66 ... unlike the case before the national court in this instance, Daily Mail and General Trust did not concern the way in which one Member State treats a company which is validly incorporated in another Member State and which is exercising its freedom of establishment in the first Member State.

[...]

68 At paragraph 20 of that judgment, the Court pointed out that the legislation of the Member States varies widely in regard both to the factor providing a connection to the national territory required for the incorporation of a company and to the question whether a company incorporated under the legislation of a Member State may subsequently modify that connecting factor.

69 The Court concluded, at paragraph 23 of the judgment, that the Treaty regarded those differences as problems which were not resolved by the Treaty rules concerning freedom of establishment but would have to be dealt with by legislation or conventions, which the Court found had not yet been done.

70 In so doing, the Court confined itself to holding that the question whether a company formed in accordance with the legislation of one Member State could transfer its registered office or its actual centre of administration to another Member State without losing its legal personality under the law of the Member State of incorporation and, in certain circumstances, the rules relating to that transfer were determined by the national law in accordance with which the company had been incorporated. It concluded that a Member State was able, in the case of a company incorporated under its law, to make the company's right to retain its legal personality under the law of that State subject to restrictions on the transfer of the company's actual centre of administration to a foreign country.

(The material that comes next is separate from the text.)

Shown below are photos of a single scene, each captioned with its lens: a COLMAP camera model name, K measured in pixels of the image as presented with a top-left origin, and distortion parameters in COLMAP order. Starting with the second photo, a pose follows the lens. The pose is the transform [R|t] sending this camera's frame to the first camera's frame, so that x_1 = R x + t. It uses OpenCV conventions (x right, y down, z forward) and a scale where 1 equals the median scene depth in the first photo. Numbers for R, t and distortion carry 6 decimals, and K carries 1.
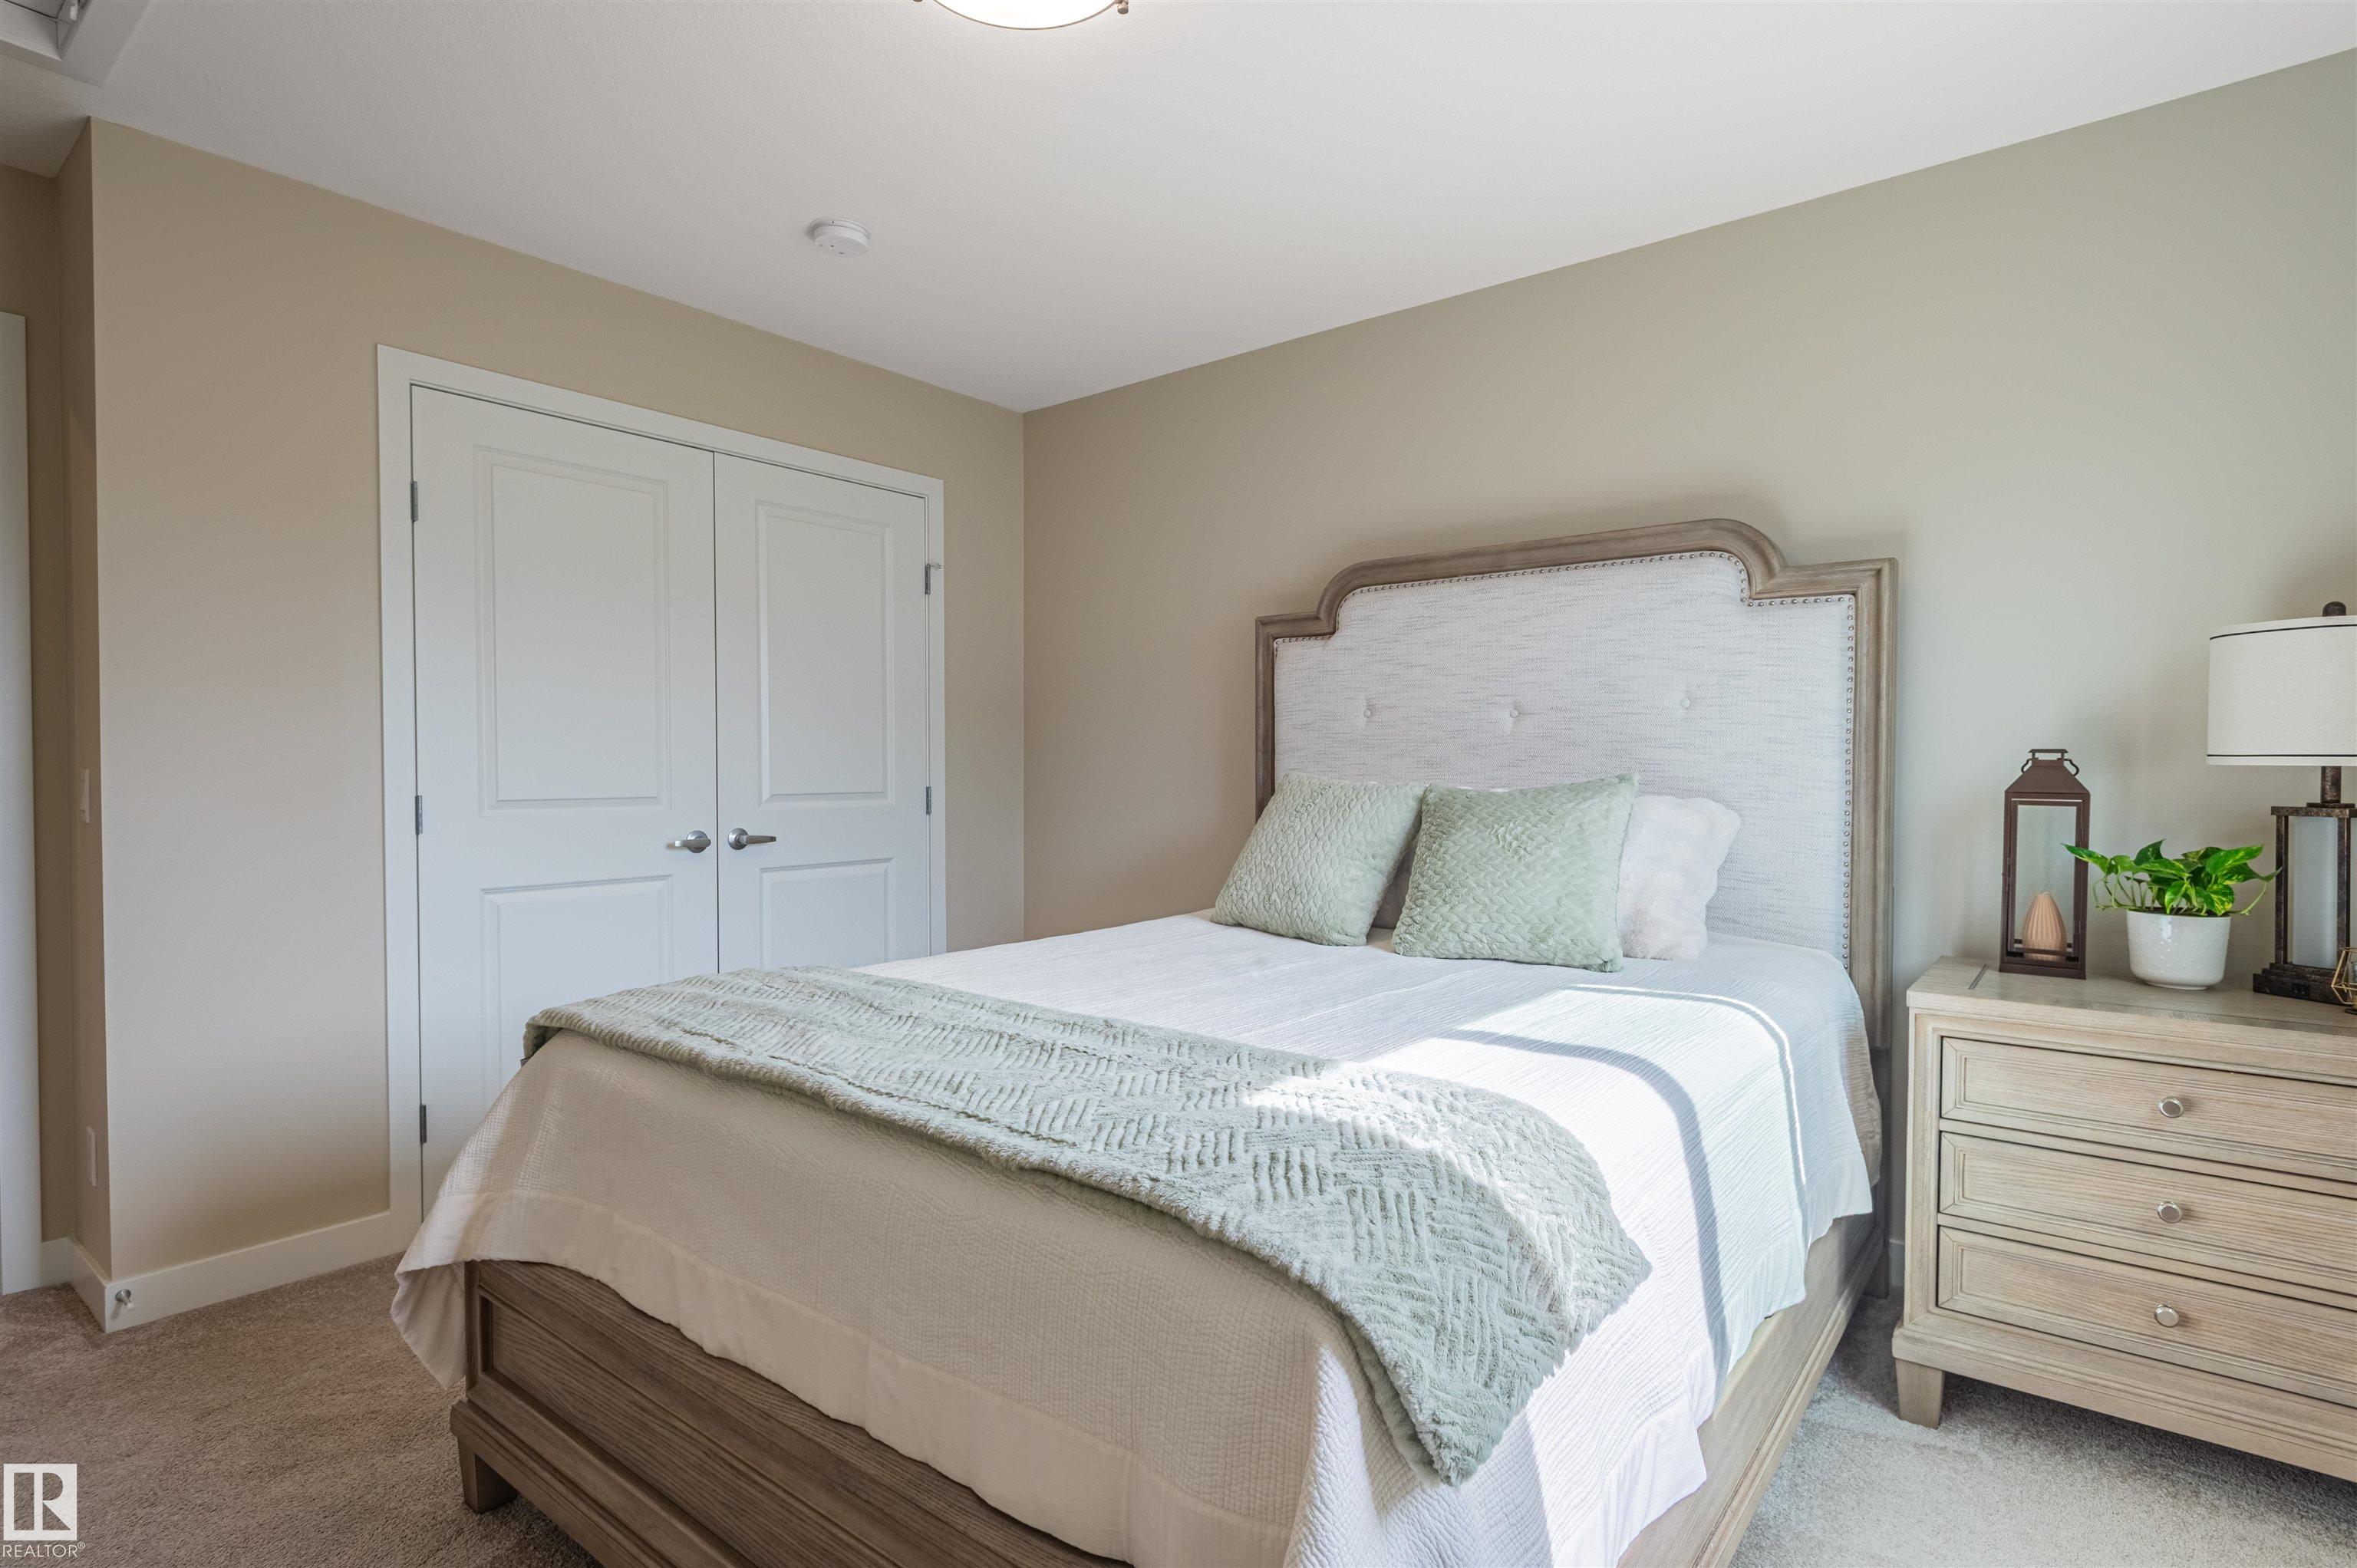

71 By contrast, the Court did not rule on the question whether where, as here, a company incorporated under the law of a Member State (`A') is found, under the law of another Member State (`B'), to have moved its actual centre of administration to Member State B, that State is entitled to refuse to recognise the legal personality which the company enjoys under the law of its State of incorporation (`A').

[...]

76 It follows from the foregoing considerations that Überseering is entitled to rely on the principle of freedom of establishment in order to contest the refusal of German law to regard it as a legal person with the capacity to be a party to legal proceedings.

[...]

82 In those circumstances, the refusal by a host Member State (`B') to recognise the legal capacity of a company formed in accordance with the law of another Member State (`A') in which it has its registered office on the ground, in particular, that the company moved its actual centre of administration to Member State B following the acquisition of all its shares by nationals of that State residing there, with the result that the company cannot, in Member State B, bring legal proceedings to defend rights under a contract unless it is reincorporated under the law of Member State B, constitutes a restriction on freedom of establishment which is, in principle, incompatible with Articles 43 EC and 48 EC.

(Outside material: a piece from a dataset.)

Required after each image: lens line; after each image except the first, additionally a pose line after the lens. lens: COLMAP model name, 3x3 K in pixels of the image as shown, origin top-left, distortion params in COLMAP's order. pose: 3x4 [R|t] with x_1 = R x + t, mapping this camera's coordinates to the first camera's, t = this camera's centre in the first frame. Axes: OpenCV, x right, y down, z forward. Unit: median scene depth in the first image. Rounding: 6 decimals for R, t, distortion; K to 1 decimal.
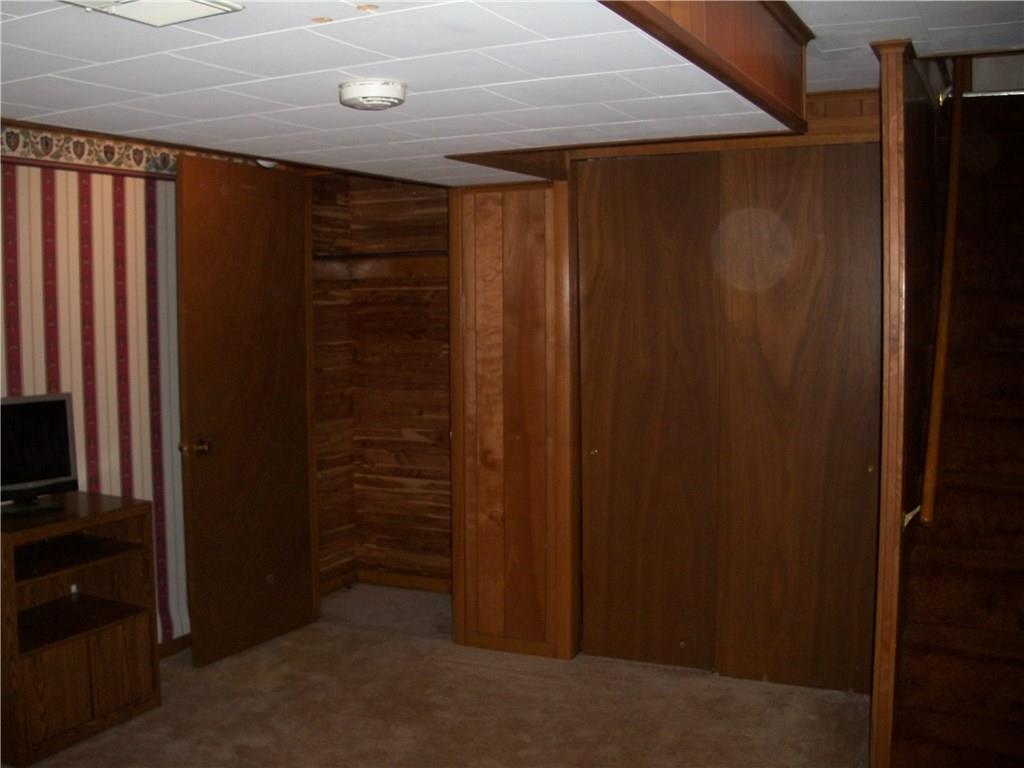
lens RADIAL K [[1087.8, 0, 512.0], [0, 1087.8, 384.0], [0, 0, 1]] dist [-0.226866, 0.206906]
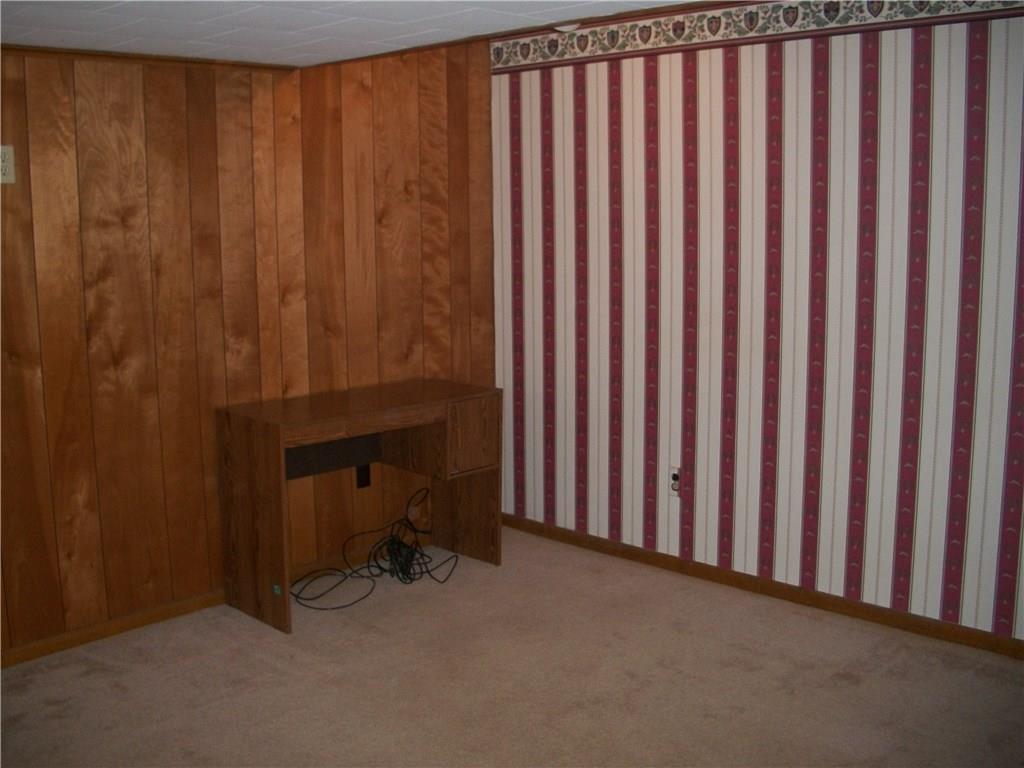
lens RADIAL K [[1087.8, 0, 512.0], [0, 1087.8, 384.0], [0, 0, 1]] dist [-0.226866, 0.206906]
pose [[-0.313603, 0.181549, -0.932037, 0.586649], [-0.054314, 0.976516, 0.208488, -0.094473], [0.948000, 0.116005, -0.296377, 1.127156]]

As to whether the restriction on freedom of establishment is justified

[...]

84 The German Government has argued in the alternative, should the Court find that application of the company seat principle entails a restriction on freedom of establishment, that the restriction applies without discrimination, is justified by overriding requirements relating to the general interest and is proportionate to the objectives pursued.

[...]

92 It is not inconceivable that overriding requirements relating to the general interest, such as the protection of the interests of creditors, minority shareholders, employees and even the taxation authorities, may, in certain circumstances and subject to certain conditions, justify restrictions on freedom of establishment.

93 Such objectives cannot, however, justify denying the legal capacity and, consequently, the capacity to be a party to legal proceedings of a company properly incorporated in another Member State in which it has its registered office. Such a measure is tantamount to an outright negation of the freedom of establishment conferred on companies by Articles 43 EC and 48 EC.